By default, `CapAug` alpha-composites each pasted object using the alpha
channel of its source PNG: hard-edged masks produce crisp paste boxes,
anti-aliased masks blend smoothly into the destination.

`blending_coeff` adds an optional "ghost" effect: values in `(0, 1)`
blend the source colors with the destination colors at the given source
weight before the alpha composite, so `blending_coeff=0.5` produces a
translucent paste. The default `0` (no ghost) is the most common
setting. Source PNGs missing a transparency channel trigger an
`OpaqueSourceWarning` because the pasted "object" then covers the full
source rectangle — usually a bug in the source list.

### Object-level transforms

`CapAug` can also transform each pasted object before it is inserted into the
destination. New code should use the library-neutral `object_transforms`
argument; the older `albu_transforms` parameter is kept as a deprecated alias
and still accepts Albumentations callables.
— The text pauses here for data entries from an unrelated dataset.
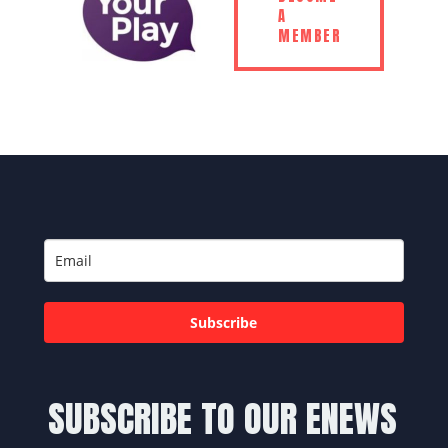
A
MEMBER
Subscribe
SUBSCRIBE TO OUR ENEWS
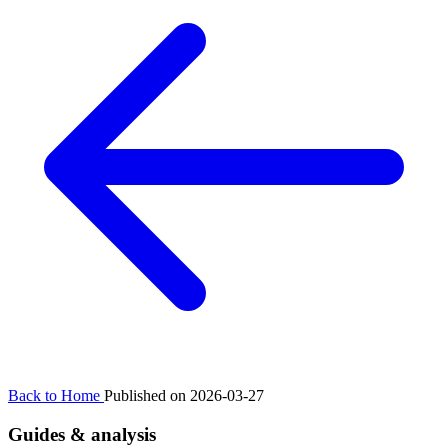
Back to Home
Published on 2026-03-27
Guides & analysis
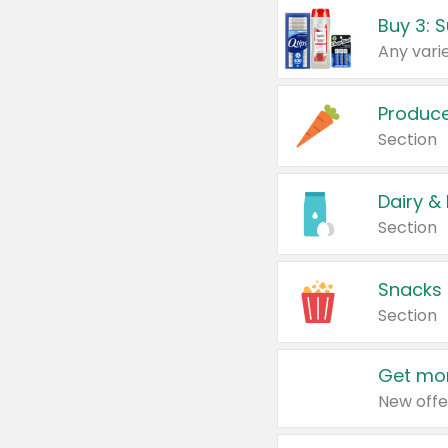
Produc
Section
Dairy &
Section
Snacks
Section
Get mor
New offe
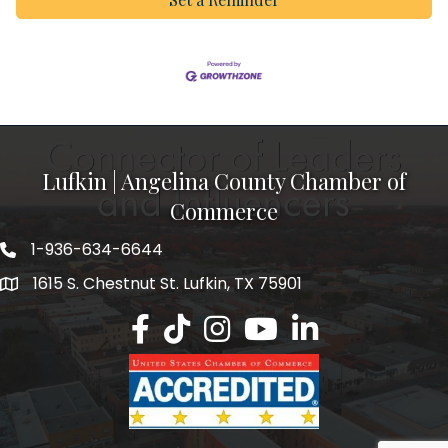
Lufkin | Angelina County Chamber of
Commerce
1-936-634-6644
1615 S. Chestnut St. Lufkin, TX 75901
Lufkin/Angelina County Chamber Faceb
Lufkin/Angelina County Chamber Ti
Lufkin/Angelina County Chamb
Lufkin/Angelina County 
Lufkin/Angelina Co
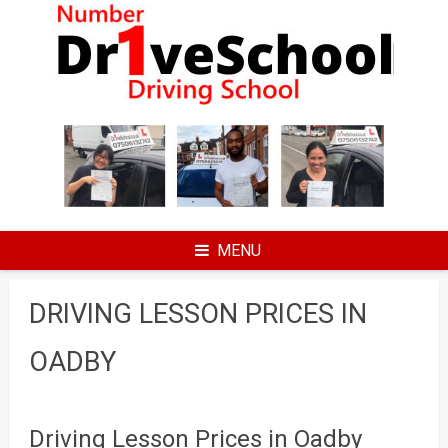
Skip
to
content
MENU
DRIVING LESSON PRICES IN
OADBY
Driving Lesson Prices in Oadby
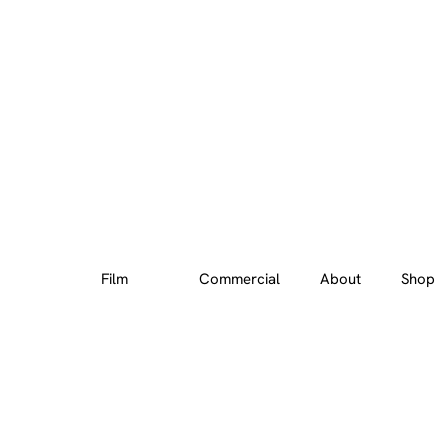
Film
Commercial
About
Shop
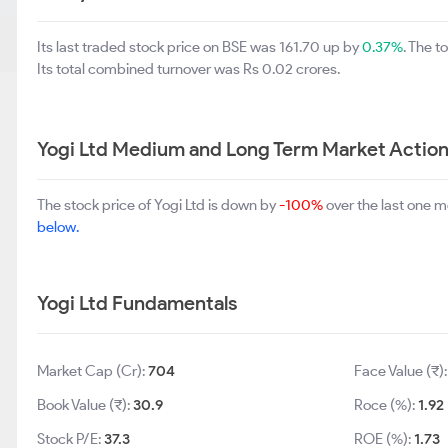
Its last traded stock price on BSE was 161.70 up by
0.37%
. The 
Its total combined turnover was Rs 0.02 crores.
Yogi Ltd Medium and Long Term Market Actio
The stock price of Yogi Ltd is down by
-100%
over the last one 
below.
Yogi Ltd Fundamentals
Market Cap (Cr):
704
Face Value (₹)
Book Value (₹):
30.9
Roce (%):
1.92
Stock P/E:
37.3
ROE (%):
1.73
`histogram_matching=True` additionally requires the `histogram` extra.

```python
from cap_augmentation import CapAug, ImageMaskTransform


def object_transform(image, mask):
    # ... transform the per-object RGB image and its alpha mask ...
    return image, mask


cap_aug = CapAug(
    SOURCE_IMAGES,
    object_transforms=ImageMaskTransform(object_transform),
)
```

## Data preparation

Any PNG image with transparency is suitable as a source: the alpha channel
defines the visible region, and bounding boxes are computed from it. You can
generate such cutouts yourself from instance segmentation datasets. An
example for Cityscapes / CityPersons is below.
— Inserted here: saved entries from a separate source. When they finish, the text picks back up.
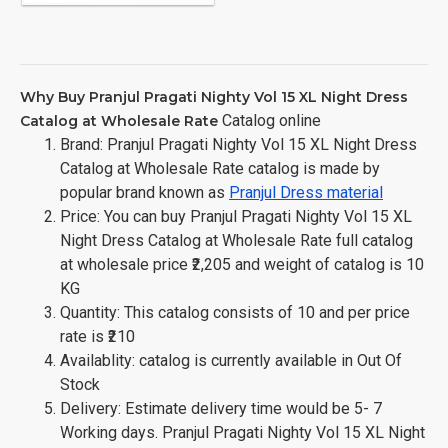
Why Buy Pranjul Pragati Nighty Vol 15 XL Night Dress
Catalog online
Catalog at Wholesale Rate
Brand: Pranjul Pragati Nighty Vol 15 XL Night Dress
Catalog at Wholesale Rate catalog is made by
popular brand known as
Pranjul Dress material
Price: You can buy Pranjul Pragati Nighty Vol 15 XL
Night Dress Catalog at Wholesale Rate full catalog
at wholesale price ₹2,205 and weight of catalog is 10
KG
Quantity: This catalog consists of 10 and per price
rate is ₹210
Availablity: catalog is currently available in Out Of
Stock
Delivery: Estimate delivery time would be 5- 7
Working days. Pranjul Pragati Nighty Vol 15 XL Night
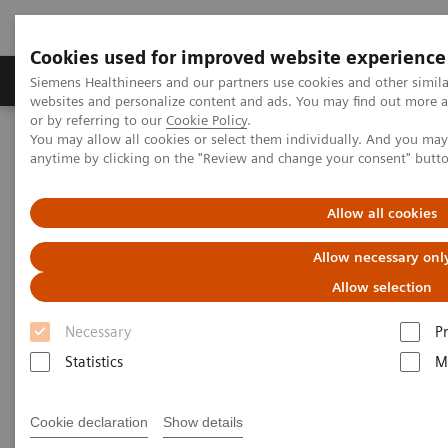
Cookies used for improved website experience
Produits & Services
À propos de
Clinic
Siemens Healthineers and our partners use cookies and other simil
websites and personalize content and ads. You may find out more a
or by referring to our
Cookie Policy
.
You may allow all cookies or select them individually. And you ma
Home
Clinical Fields
Surgery
Surgical Disciplines
anytime by clicking on the "Review and change your consent" butt
Cardiac Surgery
Allow all cookies
Allow necessary onl
Allow selection
Necessary
P
Statistics
M
Cookie declaration
Show details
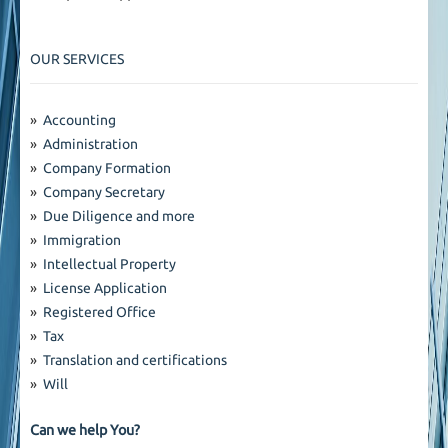
OUR SERVICES
»
Accounting
»
Administration
»
Company Formation
»
Company Secretary
»
Due Diligence and more
»
Immigration
»
Intellectual Property
»
License Application
»
Registered Office
»
Tax
»
Translation and certifications
»
Will
Can we help You?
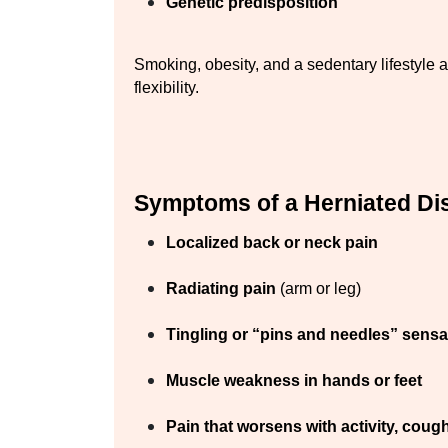
Genetic predisposition
Smoking, obesity, and a sedentary lifestyle al
flexibility.
Symptoms of a Herniated Di
Localized back or neck pain
Radiating pain
 (arm or leg)
Tingling or “pins and needles” sensa
Muscle weakness in hands or feet
Pain that worsens with activity, coug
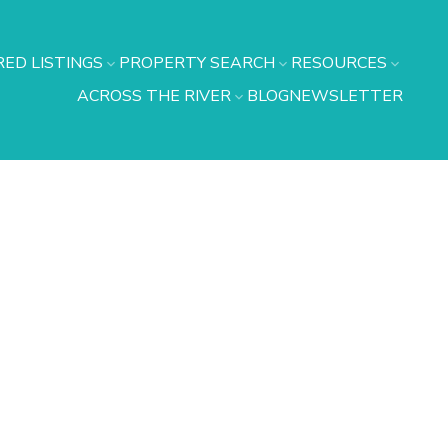
ED LISTINGS
PROPERTY SEARCH
RESOURCES
ACROSS THE RIVER
BLOG
NEWSLETTER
The `dataset_tools/` scripts are repository tools, **not** part of the
installed Python package. Clone the repository and install the `dataset`
extra to use them:

```bash
git clone https://github.com/RocketFlash/cap-augmentation.git
cd cap-augmentation
pip install -e ".[dataset]"
```

### Generate pedestrians dataset from Cityscapes and CityPersons

Put [Cityscapes](https://www.cityscapes-dataset.com/) and
[CityPersons](https://github.com/cvgroup-njust/CityPersons) into `./data/`.
Edit `dataset_tools/cityscapes/config.py` if needed, then run:

```bash
./dataset_tools/cityscapes/run.sh
```

This produces the filtered cutouts in `data/human_dataset_filtered/` (or the
path set in the config file).

You can also run the two steps manually. First, cut PNGs of people out of
Cityscapes images using their instance masks:

```bash
python dataset_tools/cityscapes/generate_dataset.py
```

Then filter out cutouts that are too small or too cropped (only a small part
of the body visible):

```bash
python dataset_tools/cityscapes/filter_dataset.py
```

The result is available in `./data/human_dataset_filtered/` and can be passed
directly to `CapAug(source_images=...)`.